Prinsip basic korek api pada awalannya ditemukan di negara China jauh sebelum masehi ada zaman fuxi, dimana tersedia seorang ilmuwan yang dijuluki suiren, dia yang menemukan cara pertama untuk membuahkan api bersama dengan langkah menggosokkan 2 permukaan kayu yang kemudian bakal membuahkan percikan-percikan api. Setelah korek api kayu ini tersebar di seluruh dunia, lebih dari satu ratus th. sesudah itu barulah ditemukan korek gesek oleh Hennig Brandt berasal dari Hamburg, Jerman terhadap th. 1669.
Awal mula penemuan korek gesek ini merupakan percobaan gagal berasal dari Hennig, yang punya niat idamkan memicu emas berasal dari logam lain tetapi yang ia dapatkan adalah fosfor. Kemudian asisten Hennig yang bernama Robert Boyle coba melapisi kertas kasar bersama dengan fosfor dan serpihan kayu bersama belerang. Dan saat dia menarik serpihan kayu di atas kertas fosfor berikut ternyata menghasilkan api. Namun penemuan Boyle itu dihentikan gara-gara tidak cukup sempurna.
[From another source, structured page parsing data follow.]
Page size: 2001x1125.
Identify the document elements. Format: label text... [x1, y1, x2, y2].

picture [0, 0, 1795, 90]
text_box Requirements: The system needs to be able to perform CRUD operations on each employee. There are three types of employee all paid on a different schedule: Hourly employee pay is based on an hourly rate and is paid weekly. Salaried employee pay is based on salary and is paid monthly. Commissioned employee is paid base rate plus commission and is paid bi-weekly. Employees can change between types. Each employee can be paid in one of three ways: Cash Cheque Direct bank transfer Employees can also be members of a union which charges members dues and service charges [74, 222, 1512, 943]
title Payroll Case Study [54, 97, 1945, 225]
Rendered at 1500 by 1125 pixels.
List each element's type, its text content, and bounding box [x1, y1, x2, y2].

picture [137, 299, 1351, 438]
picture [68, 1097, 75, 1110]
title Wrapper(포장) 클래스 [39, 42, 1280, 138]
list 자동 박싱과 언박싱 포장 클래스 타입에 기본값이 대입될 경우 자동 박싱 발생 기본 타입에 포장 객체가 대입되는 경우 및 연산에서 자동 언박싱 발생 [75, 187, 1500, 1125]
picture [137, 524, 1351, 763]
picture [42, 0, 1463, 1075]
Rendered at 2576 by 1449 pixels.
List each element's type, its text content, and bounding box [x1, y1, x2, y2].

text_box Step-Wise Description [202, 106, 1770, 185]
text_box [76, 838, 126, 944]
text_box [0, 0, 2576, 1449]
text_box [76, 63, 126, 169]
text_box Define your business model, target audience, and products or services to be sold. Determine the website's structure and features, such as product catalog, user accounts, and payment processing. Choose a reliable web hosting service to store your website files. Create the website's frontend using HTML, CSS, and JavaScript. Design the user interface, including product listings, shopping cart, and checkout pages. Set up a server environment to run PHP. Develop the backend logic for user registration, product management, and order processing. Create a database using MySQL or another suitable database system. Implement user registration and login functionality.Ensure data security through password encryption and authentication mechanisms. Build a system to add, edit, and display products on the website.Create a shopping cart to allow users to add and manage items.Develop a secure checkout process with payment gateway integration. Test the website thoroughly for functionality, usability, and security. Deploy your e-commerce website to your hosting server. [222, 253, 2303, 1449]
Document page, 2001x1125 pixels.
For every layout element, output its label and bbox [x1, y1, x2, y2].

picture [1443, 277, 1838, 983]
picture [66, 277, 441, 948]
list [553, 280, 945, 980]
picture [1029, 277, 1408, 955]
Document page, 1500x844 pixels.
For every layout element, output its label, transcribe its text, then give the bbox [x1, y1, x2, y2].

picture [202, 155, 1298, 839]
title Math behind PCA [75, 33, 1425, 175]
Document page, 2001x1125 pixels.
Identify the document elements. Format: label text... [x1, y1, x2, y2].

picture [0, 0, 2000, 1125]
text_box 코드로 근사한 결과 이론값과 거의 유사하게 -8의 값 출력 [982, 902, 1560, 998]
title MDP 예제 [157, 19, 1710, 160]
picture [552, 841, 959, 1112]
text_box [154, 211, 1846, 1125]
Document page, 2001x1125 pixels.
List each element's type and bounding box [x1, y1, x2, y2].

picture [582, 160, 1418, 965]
Dari penemuan tersebut akhirnya para ilmuwan coba untuk menyempurnakannya.
Pada th. 1826 tersedia seorang apoteker bernama John Walker yang lantas disebut bersama dengan bapak penemu korek api. Ia melaksanakan percobaan bersama dengan cara mencampurkan sulfida antimon, potassium klorat, permen karet dan pati bersama tongkat kayu kemudian ia melenyapkan tongkat berikut diatas batu dan tongkat selanjutnya terbakar. Dari penemuannya itu, kelanjutannya menghasilkan brand dagang yaitu “Lucifer”, tapi hal itu tidak bertahan lama sebab penemuan korek kayu tersebut membuahkan bau belerang yang berbahaya. Kemudian, para ilmuwan terus menerus mengembangkan korek kayu selanjutnya sampai layaknya yang kita kenal sekarang ini.
Seiring dengan pertumbuhan zaman dan teknologi korek api, korek kayu berkembang menjadi korek gas. Dimana korek model berikut gunakan gas cair yang nantinya akan membuahkan api. Penemuan ini ditemukan terhadap th. 1823 oleh Johann Wolfgang Dobereiner. Temuan Johann berikut bakal menjadi komitmen basic pematik yang ada di semua dunia sekarang ini. Prinsip Johann memanfaatkan reaksi kimia pada seng dengan asam sulfat untuk menghasilkan gas hydrogen yang ringan terbakar. Kemudian penemuan ini tetap dilengkapi sampai th. 1910 oleh Louis Ronson yang berhasil menciptakan pematik yang sempurna bersama diberi nama Pist-O-Liter.